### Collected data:
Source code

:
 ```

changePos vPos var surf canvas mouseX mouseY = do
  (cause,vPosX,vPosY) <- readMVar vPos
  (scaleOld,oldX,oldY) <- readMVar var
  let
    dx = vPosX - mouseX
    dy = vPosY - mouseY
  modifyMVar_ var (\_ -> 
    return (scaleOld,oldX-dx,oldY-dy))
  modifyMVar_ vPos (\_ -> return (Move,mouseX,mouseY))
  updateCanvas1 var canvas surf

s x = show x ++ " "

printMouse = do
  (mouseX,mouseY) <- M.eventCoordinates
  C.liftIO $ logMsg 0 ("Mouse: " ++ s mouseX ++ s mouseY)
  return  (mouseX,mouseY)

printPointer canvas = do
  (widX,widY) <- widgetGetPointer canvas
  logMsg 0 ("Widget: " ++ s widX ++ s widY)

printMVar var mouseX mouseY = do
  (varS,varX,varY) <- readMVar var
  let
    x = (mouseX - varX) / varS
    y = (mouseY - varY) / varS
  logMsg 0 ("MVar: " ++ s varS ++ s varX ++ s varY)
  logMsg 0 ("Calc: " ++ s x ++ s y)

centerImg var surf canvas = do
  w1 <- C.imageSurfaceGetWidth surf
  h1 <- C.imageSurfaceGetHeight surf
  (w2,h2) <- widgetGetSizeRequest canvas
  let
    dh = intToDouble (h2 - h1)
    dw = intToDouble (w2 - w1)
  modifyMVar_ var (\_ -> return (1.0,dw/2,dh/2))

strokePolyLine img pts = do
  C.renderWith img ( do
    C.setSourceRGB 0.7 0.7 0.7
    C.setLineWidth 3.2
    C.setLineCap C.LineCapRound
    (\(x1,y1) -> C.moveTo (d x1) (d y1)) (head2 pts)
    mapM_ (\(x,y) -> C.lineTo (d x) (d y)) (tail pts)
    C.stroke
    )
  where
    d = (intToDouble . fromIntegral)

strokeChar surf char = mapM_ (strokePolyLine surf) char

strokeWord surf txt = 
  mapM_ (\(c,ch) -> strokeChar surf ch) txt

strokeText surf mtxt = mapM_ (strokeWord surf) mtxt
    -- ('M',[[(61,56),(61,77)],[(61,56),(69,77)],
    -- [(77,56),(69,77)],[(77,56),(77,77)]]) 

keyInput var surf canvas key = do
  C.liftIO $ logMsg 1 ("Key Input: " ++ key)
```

### Activity:
Print out all the entries above exactly.

### Response area:
Source code

:
 ```

changePos vPos var surf canvas mouseX mouseY = do
  (cause,vPosX,vPosY) <- readMVar vPos
  (scaleOld,oldX,oldY) <- readMVar var
  let
    dx = vPosX - mouseX
    dy = vPosY - mouseY
  modifyMVar_ var (\_ -> 
    return (scaleOld,oldX-dx,oldY-dy))
  modifyMVar_ vPos (\_ -> return (Move,mouseX,mouseY))
  updateCanvas1 var canvas surf

s x = show x ++ " "

printMouse = do
  (mouseX,mouseY) <- M.eventCoordinates
  C.liftIO $ logMsg 0 ("Mouse: " ++ s mouseX ++ s mouseY)
  return  (mouseX,mouseY)

printPointer canvas = do
  (widX,widY) <- widgetGetPointer canvas
  logMsg 0 ("Widget: " ++ s widX ++ s widY)

printMVar var mouseX mouseY = do
  (varS,varX,varY) <- readMVar var
  let
    x = (mouseX - varX) / varS
    y = (mouseY - varY) / varS
  logMsg 0 ("MVar: " ++ s varS ++ s varX ++ s varY)
  logMsg 0 ("Calc: " ++ s x ++ s y)

centerImg var surf canvas = do
  w1 <- C.imageSurfaceGetWidth surf
  h1 <- C.imageSurfaceGetHeight surf
  (w2,h2) <- widgetGetSizeRequest canvas
  let
    dh = intToDouble (h2 - h1)
    dw = intToDouble (w2 - w1)
  modifyMVar_ var (\_ -> return (1.0,dw/2,dh/2))

strokePolyLine img pts = do
  C.renderWith img ( do
    C.setSourceRGB 0.7 0.7 0.7
    C.setLineWidth 3.2
    C.setLineCap C.LineCapRound
    (\(x1,y1) -> C.moveTo (d x1) (d y1)) (head2 pts)
    mapM_ (\(x,y) -> C.lineTo (d x) (d y)) (tail pts)
    C.stroke
    )
  where
    d = (intToDouble . fromIntegral)

strokeChar surf char = mapM_ (strokePolyLine surf) char

strokeWord surf txt = 
  mapM_ (\(c,ch) -> strokeChar surf ch) txt

strokeText surf mtxt = mapM_ (strokeWord surf) mtxt
    -- ('M',[[(61,56),(61,77)],[(61,56),(69,77)],
    -- [(77,56),(69,77)],[(77,56),(77,77)]]) 

keyInput var surf canvas key = do
  C.liftIO $ logMsg 1 ("Key Input: " ++ key)
```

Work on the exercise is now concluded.